Well, the usb - hdd controller works and sends back some informations. so the hdd itself seems to be present, but I wonder about the partition table here.

 *Quote:*   

> [  226.768937] end_request: I/O error, dev sdc, sector 0
> 
> [  226.768944] Buffer I/O error on device sdc, logical block 0
> 
> [  226.768998] ldm_validate_partition_table(): Disk read failed.

 

No idea if the parittion table is dead or something else.

WARNING: you may run gparted and re/create a new partition table, but that will destroy your data or make it unaccessable. not recommended. Than you may run testdisk and recover the data to a spare drive.

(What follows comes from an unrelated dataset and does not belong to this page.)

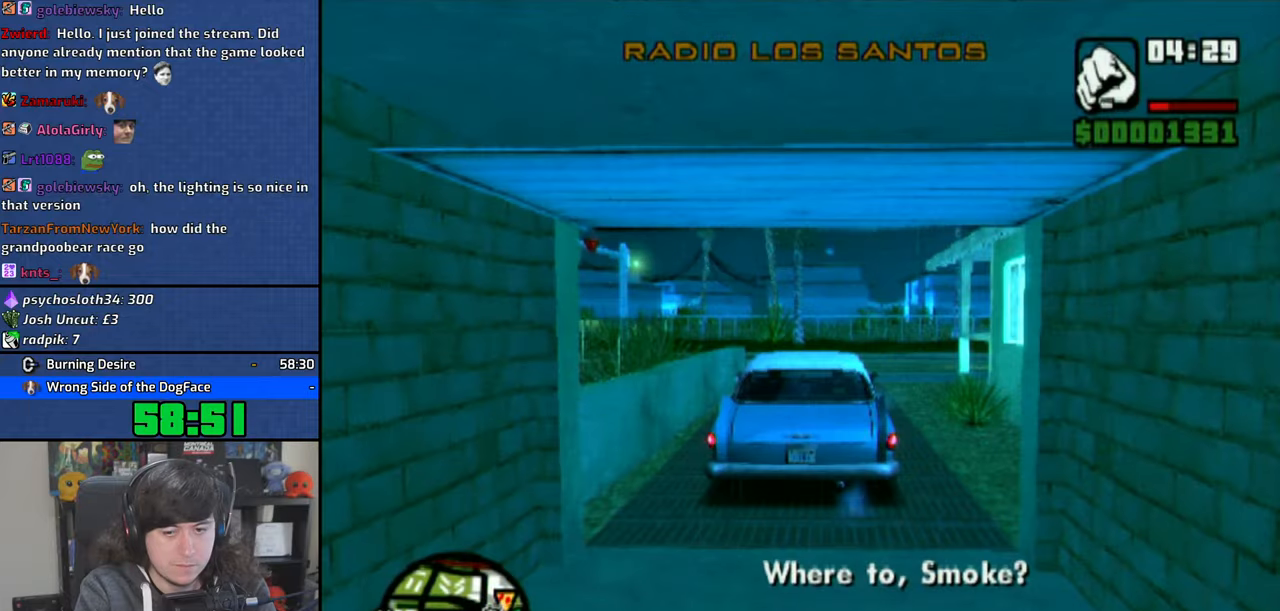
{"dt_ms": 500, "buttons": ["CROSS"], "left_stick": "right", "right_stick": "center", "events": [[250, "left_stick", "center"], [500, "left_stick", "right"]]}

It may be also advised to check the wiring, if the connectors in the enclosre are proper mounted to the drive / outside of the drive.

--

Because you mentioned windows. is the drive useable in windows? is the data accessable?

----------

## NeddySeagoon

Amity88,

Well, the drive electronics still work.

It looks like the drive spins up, becomes ready and responds to the identify command.

Then, when the kernel tries to read the MSDOS partition table in LBA 0, it can't.

Does /dev/sdc exist or did the failure prevent even  /dev/sdc being created.

If you have /dev/sdc, you can try to get LBA 0 to relocate by writing to it.

This will destroy your MSDOS partition table in the process but its gone angway..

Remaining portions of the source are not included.